Retrieval-augmented generation (RAG) combines retrieval from your own data with generation from a language model. Instead of relying only on the model’s training data, you ground answers in chunks of text (and sometimes structured facts) that you control. SurrealDB is then used for storage and retrieval, allowing you to keep chunk text, metadata, access rules, and vector embeddings in one database and query them with SurrealQL.
What RAG changes
A plain LLM call answers from parametric memory only. RAG adds a knowledge plane to this, in which documents are split into chunks, each chunk gets an embedding from a model you choose, and at query time you retrieve the most relevant chunks before (or while) the LLM writes an answer.
Typical pipeline stages
Ingest: Load sources (files, web pages, tickets, database exports).
Chunk: Split text into segments with stable boundaries (headings, paragraphs, token limits) and optional overlap so ideas are not split awkwardly.
Embed: Call an embedding API or local model; store the resulting vector with each chunk. See Embedding pipelines and the embeddings integrations for options outside the database.
Index: Define vector indexes (for example HNSW) on embedding fields, and optionally full-text indexes on chunk text for lexical search.
Retrieve: For a user question, embed the query (or use the same model family as the corpus), run similarity search, optionally fuse with keyword results (see Hybrid search).
Generate: Pass the top chunks as context to the LLM, with instructions to cite or stay within that context.
Retrieval patterns
Dense retrieval: KNN over embeddings with
vector::distance::knn()and the patterns in Similarity search. Good for paraphrases and conceptual match.Hybrid retrieval: Combine dense scores with full-text search when exact product names, error codes, or legislation matter; use
search::rrf()or related helpers as described under Hybrid search.

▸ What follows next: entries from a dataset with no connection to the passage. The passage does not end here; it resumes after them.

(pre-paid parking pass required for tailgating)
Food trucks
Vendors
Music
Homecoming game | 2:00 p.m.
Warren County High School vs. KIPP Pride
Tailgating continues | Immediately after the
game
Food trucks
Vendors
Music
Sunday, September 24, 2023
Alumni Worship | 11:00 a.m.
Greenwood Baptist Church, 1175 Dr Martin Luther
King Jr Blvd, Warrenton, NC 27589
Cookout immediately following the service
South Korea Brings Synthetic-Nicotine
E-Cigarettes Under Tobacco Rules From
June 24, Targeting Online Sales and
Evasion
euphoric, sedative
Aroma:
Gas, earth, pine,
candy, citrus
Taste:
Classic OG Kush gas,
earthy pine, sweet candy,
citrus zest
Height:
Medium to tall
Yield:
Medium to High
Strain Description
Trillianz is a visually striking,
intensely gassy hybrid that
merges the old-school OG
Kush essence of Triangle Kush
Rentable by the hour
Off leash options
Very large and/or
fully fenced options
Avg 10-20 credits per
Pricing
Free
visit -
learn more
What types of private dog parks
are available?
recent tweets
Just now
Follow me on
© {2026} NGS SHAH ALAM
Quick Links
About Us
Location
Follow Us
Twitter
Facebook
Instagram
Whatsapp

Re-ranking (a second model that scores the top k candidates) is often implemented in the application layer; SurrealDB supplies the candidate set efficiently.
Chunking, metadata, and citations
There is no single best chunk size: smaller chunks improve precision but lose surrounding context; larger chunks add context but dilute embeddings. Many teams store title, heading path, or summary fields to improve retrieval without inflating the embedded body.
For citations, persist enough metadata to map a chunk back to a human-readable source (page, anchor, ticket id). The LLM should only “see” what you retrieved; clear provenance reduces hallucinated references.
Operations and quality
Embedding model changes usually require re-embedding the corpus or maintaining a version dimension; plan migrations before switching dimensions or distance metrics.
Staleness: when sources update, replace or invalidate affected chunks so answers do not quote obsolete text.
Evaluation: track retrieval hit rate, user thumbs-up/down, or offline benchmarks on labelled questions.